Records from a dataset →
● ● ● ●

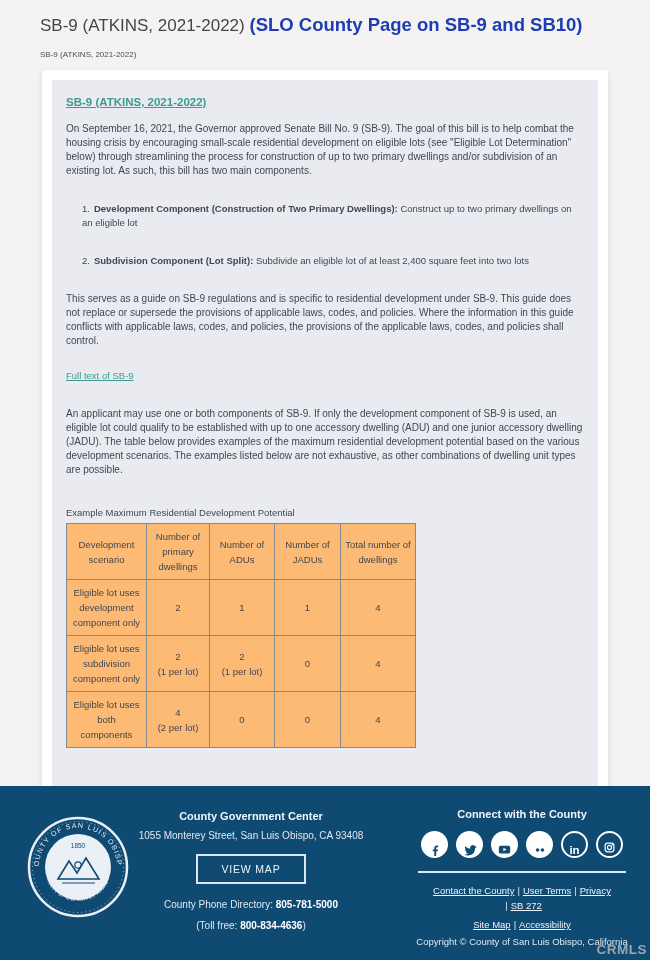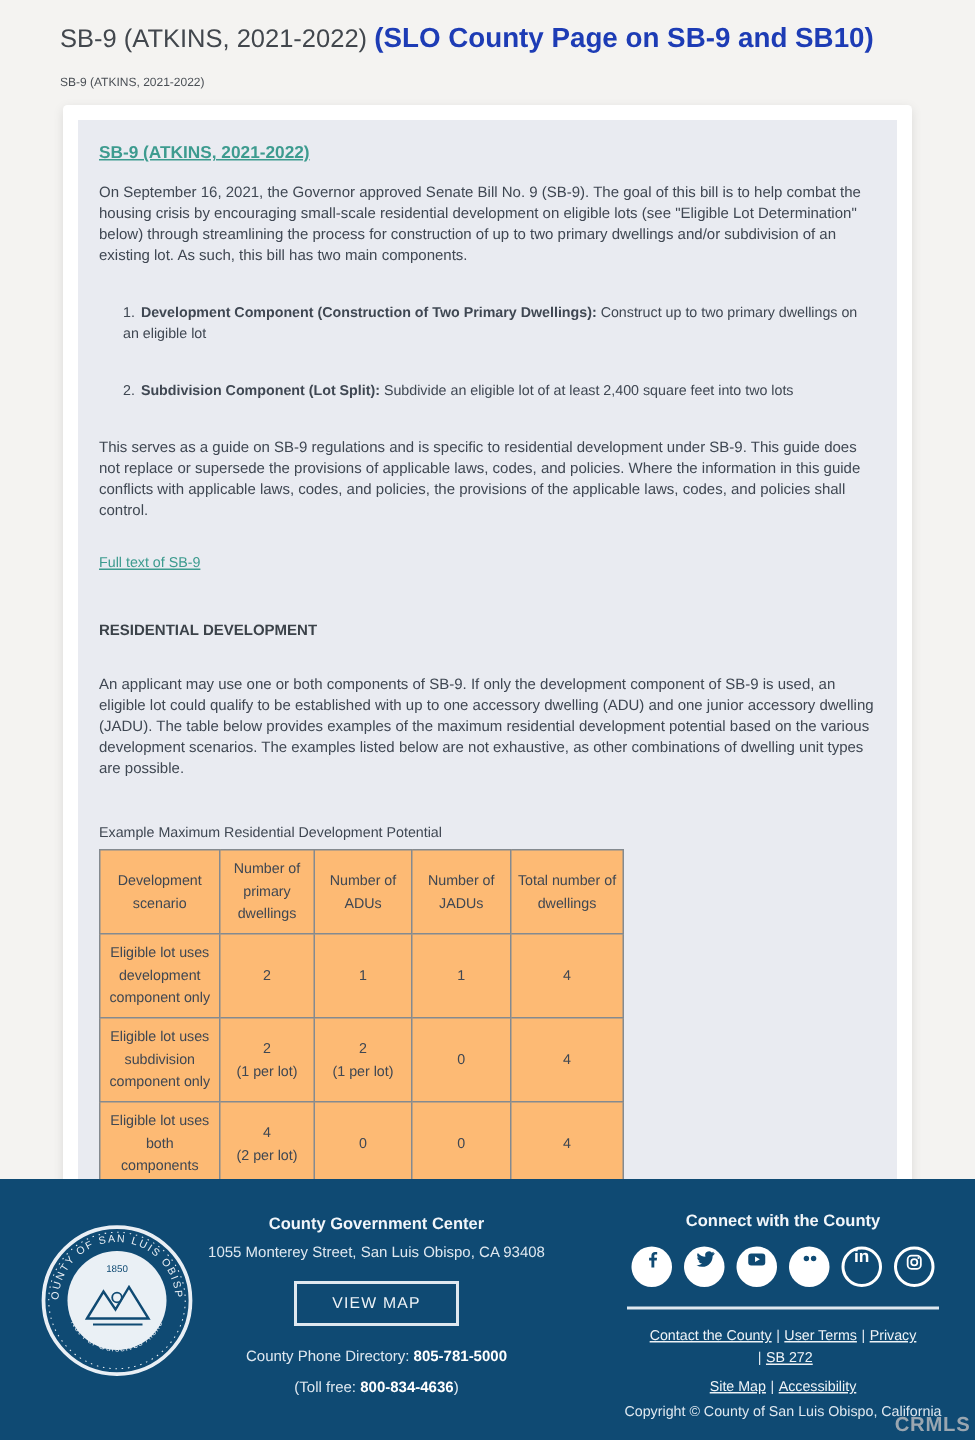--- a/index.html
+++ b/index.html
@@ -77,21 +77,21 @@
     font-size:10.5px; letter-spacing:0.8px; cursor:pointer;
   }
   .f-phone { margin-top:15px; font-size:10px; color:#dfe8f0; }
   .f-tollfree { margin-top:10px; font-size:10px; color:#dfe8f0; }
   .f-phone b, .f-tollfree b { color:#ffffff; font-weight:700; }
 
   .f-right { position:absolute; left:396px; top:22px; width:252px; text-align:center; }
   .icons-row { margin-top:11px; display:flex; justify-content:center; gap:8px; }
   .ic {
     width:27px; height:27px; border-radius:50%;
-    display:flex; align-items:flex-start; justify-content:center; cursor:pointer;
+    display:flex; align-items:flex-end; justify-content:center; cursor:pointer;
   }
   .ic.solid { background:#ffffff; }
   .ic.solid svg { fill:#0f4a73; }
   .ic.outline { border:2px solid #ffffff; }
   .ic-in { color:#ffffff; font-weight:700; font-size:11.5px; line-height:1; }
   .f-divider { margin:13px auto 0; width:208px; border-top:2px solid #dfe8f0; }
   .f-links { margin-top:10px; font-size:9.5px; line-height:15px; color:#dfe8f0; }
   .f-links a { color:#eef3f7; text-decoration:underline; cursor:pointer; }
   .f-links .sep { margin:0 3px; }
   .f-links2 { margin-top:4px; }
@@ -126,21 +126,20 @@
       </li>
       <li>
         <span class="li-num">2.</span><span class="li-bold">Subdivision Component (Lot Split):</span><span> Subdivide an eligible lot of at least 2,400 square feet into two lots</span>
       </li>
     </ol>
 
     <p class="para para2">This serves as a guide on SB-9 regulations and is specific to residential development under SB-9. This guide does not replace or supersede the provisions of applicable laws, codes, and policies. Where the information in this guide conflicts with applicable laws, codes, and policies, the provisions of the applicable laws, codes, and policies shall control.</p>
 
     <a class="text-link">Full text of SB-9</a>
 
-    <div class="section-heading">RESIDENTIAL DEVELOPMENT</div>
 
     <p class="para para2">An applicant may use one or both components of SB-9. If only the development component of SB-9 is used, an eligible lot could qualify to be established with up to one accessory dwelling (ADU) and one junior accessory dwelling (JADU). The table below provides examples of the maximum residential development potential based on the various development scenarios. The examples listed below are not exhaustive, as other combinations of dwelling unit types are possible.</p>
 
     <div class="table-caption">Example Maximum Residential Development Potential</div>
 
     <table class="dev-table">
       <thead>
         <tr>
           <th class="col-scenario">Development scenario</th>
           <th class="col-primary">Number of primary dwellings</th>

● ● ● ●

Exercise instructions → What are the lines above, starting at the one with "-77,21 +77,21 @@" and ending at the one with "border:2px solid #ffffff;"? Give them again exactly, and only them.

Answer to this problem →
@@ -77,21 +77,21 @@
     font-size:10.5px; letter-spacing:0.8px; cursor:pointer;
   }
   .f-phone { margin-top:15px; font-size:10px; color:#dfe8f0; }
   .f-tollfree { margin-top:10px; font-size:10px; color:#dfe8f0; }
   .f-phone b, .f-tollfree b { color:#ffffff; font-weight:700; }
 
   .f-right { position:absolute; left:396px; top:22px; width:252px; text-align:center; }
   .icons-row { margin-top:11px; display:flex; justify-content:center; gap:8px; }
   .ic {
     width:27px; height:27px; border-radius:50%;
-    display:flex; align-items:flex-start; justify-content:center; cursor:pointer;
+    display:flex; align-items:flex-end; justify-content:center; cursor:pointer;
   }
   .ic.solid { background:#ffffff; }
   .ic.solid svg { fill:#0f4a73; }
   .ic.outline { border:2px solid #ffffff; }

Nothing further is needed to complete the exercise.